A reabertura, pela atual procuradora-geral da República, de tal investigação, sob a justificativa de que “investigar” não é “responsabilizar”, com aval de eminente ministro da Suprema Corte, a meu ver, representa nítida violação do Texto Supremo. Uma investigação com claro intuito de responsabilização já macula a vedação constitucional. Embora não tenha visto fato delituoso no episódio de contribuição à mencionada campanha – na época não era proibida a contribuição de empresas –, não entro no mérito de se ela corresponderia ou não a qualquer espécie de contrapartida (o atual presidente à época não comandava o País), visto que a questão é apenas jurídica e constitucional. Quem investiga quer responsabilizar e a responsabilização é vedada pela Lei Suprema, no § 4.º do artigo 86 da Constituição Federal. A Carta Magna não fala em ser denunciado, mas em ser responsabilizado, razão pela qual o preclaro ministro Edson Fachin não deveria ter aceitado o pedido da chefe do “parquet”.

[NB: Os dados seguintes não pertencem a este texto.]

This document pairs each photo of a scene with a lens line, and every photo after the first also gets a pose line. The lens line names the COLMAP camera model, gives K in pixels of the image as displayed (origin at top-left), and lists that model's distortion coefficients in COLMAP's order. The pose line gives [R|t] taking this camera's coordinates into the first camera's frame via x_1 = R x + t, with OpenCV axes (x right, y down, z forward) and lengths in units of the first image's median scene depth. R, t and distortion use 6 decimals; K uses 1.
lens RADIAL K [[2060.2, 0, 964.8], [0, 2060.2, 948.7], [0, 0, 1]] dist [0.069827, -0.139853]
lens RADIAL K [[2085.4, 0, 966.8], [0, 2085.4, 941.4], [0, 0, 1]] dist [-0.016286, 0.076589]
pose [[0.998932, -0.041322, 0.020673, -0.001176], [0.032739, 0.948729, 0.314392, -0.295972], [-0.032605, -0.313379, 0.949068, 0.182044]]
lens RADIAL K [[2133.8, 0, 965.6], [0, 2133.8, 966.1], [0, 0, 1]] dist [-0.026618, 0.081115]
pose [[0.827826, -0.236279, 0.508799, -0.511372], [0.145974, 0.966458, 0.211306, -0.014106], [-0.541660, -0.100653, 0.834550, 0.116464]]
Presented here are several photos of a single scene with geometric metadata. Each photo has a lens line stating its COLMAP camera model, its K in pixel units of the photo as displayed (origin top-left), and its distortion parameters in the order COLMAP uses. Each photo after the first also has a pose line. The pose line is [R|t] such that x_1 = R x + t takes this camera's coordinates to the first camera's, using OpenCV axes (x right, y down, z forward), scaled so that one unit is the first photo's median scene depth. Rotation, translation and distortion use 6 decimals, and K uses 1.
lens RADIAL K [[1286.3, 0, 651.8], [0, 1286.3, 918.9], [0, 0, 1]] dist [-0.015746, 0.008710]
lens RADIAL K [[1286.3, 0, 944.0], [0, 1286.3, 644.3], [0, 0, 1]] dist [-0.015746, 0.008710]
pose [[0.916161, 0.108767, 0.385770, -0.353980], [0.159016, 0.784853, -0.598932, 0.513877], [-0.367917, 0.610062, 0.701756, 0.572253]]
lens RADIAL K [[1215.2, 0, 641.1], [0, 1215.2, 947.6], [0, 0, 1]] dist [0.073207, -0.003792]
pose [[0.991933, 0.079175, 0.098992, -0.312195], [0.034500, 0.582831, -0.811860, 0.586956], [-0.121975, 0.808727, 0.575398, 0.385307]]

Graças a denúncias mal elaboradas pelo antigo procurador-geral da República, rejeitadas pela Câmara dos Deputados duas vezes, o Brasil foi rebaixado três vezes pelas agências internacionais de rating, no momento em que estava o Congresso preparado para discutir algumas das mais essenciais reformas de que o nosso país necessita (a da Previdência e a tributária), pois ficou parado durante todo aquele período na expectativa da atuação congressual.
Com todo o respeito que sempre tenho pelo Poder Judiciário e pelo Ministério Público, tenho a impressão de que o combate à corrupção – que apoio, naturalmente – não pode sobrepor-se aos textos da Lei Suprema. O excessivo protagonismo de algumas autoridades, que ultrapassam os limites permitidos pela Carta da República, está se constituindo no grande obstáculo ao desenvolvimento do Brasil, apesar de algumas sinalizações de melhoria. E, o que é pior, causando profunda insegurança jurídica, visto que de há muito os três Poderes deixaram de ser harmônicos e independentes, desde que um Poder técnico assumiu funções políticas, que a Constituição não lhe outorgou.
Ives Gandra da Silva Martins, ex-presidente do TST - O Estado de S.